Jan 4, 2008

A Peak at Peppers

I really like growing my own peppers. Yet for some reason I don't really ever talk about them the way I talk about tomatoes. I wonder why that is.

I think today I am going to change that.

Just like my new found experience with growing tomatoes from seed, 2007 brought me that same experience with peppers. It had the same amount of ups and downs, but in the end I had a great experience and find that it was well worth it.

I first received Chili pepper seeds from a lady in Spain whom I had become friendly with online. They came to me amusingly enough as whole peppers, as she wanted me to have the seeds but didn't have the time to dry them for me.That was actually a good thing, as I was able to sample each of the 3 varieties in advance. The peppers sent were called 'Lemon Drop' a variety that I believe is pretty easy to find and way HOT. It only had maybe 5 seeds in it, and out of those 5 I managed to germinate 3 and lost all 3 in a horrible hardening off accident. So other than my taste test of the original pod, I don't have much to go on, except that I really wanted to grow it. The next was called 'Boule de Turquie' a nice small, round ,thick fleshed , medium hot type. It didn't do much in the way of production for me, but that may have been because of where it was planted.
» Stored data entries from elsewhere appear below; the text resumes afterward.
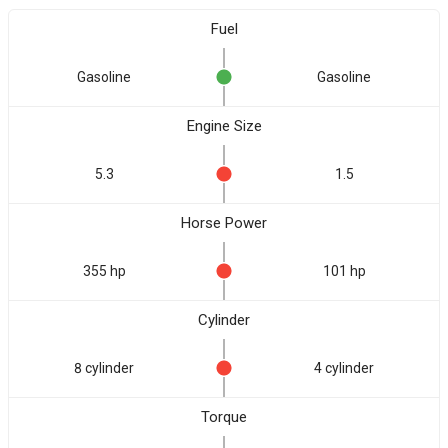
Fuel
Gasoline
Gasoline
Engine Size
5.3
1.5
Horse Power
355 hp
101 hp
Cylinder
8 cylinder
4 cylinder
Torque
The third is an mystery type that she received from her neighbour, it was quite tasty,a heavy producer and made some nice hot sauce.

Next came a care package with the seeds of 2 sweet pepper varieties, Reus Long Parial and Greuso De Plaza 2 types that are both supposed to be sweet red peppers.At least from what I can find about them this is what I gathered.They were good, medium producers,for me, but they did spectacularly for my Mom in her garden. Neither of us had a long enough season to let them get red. Well maybe I could have, but I can never control myself when it comes to picking peppers.


I will grow all 4 of these peppers again in my 2008 garden, along with some Hungarian 'Paprika' peppers. I would like to do a few 'Tabasco' peppers as well, but that is still up in the air for the coming season, they may have to wait until 2009.

Plus, for anybody who is 'in the know' pepper-wise, I am still looking for the right pepper for CHILIES RELLENOS so let me know what you use, or have heard may be a good variety to use.

2 comments:

ferne said...

Pablanos are the peppers you are looking for and there may be different varieties that will work. I read that you can also use Anahiems. I don't have as much luck with peppers in my plot as I do tomatoes. Like you I prefer the heirlooms. I do love to grow any kind of paprika pepper and dry them. I even have a coffee grinder that I use especially for this purpose. A small pinch of paprika gives may dishes that 'zing' that makes them sing! Love it!

Donna said...

I read somewhere about the Anaheims too, but I knew there was another variety and Poblano it is Thanks for the heads up :)
Funny you mention Paprika Peppers, as I have some seeds for them and I am going to grow them for the first time this season. Being that I am half Hungarian you would have thought I would have been growing those forever LOL!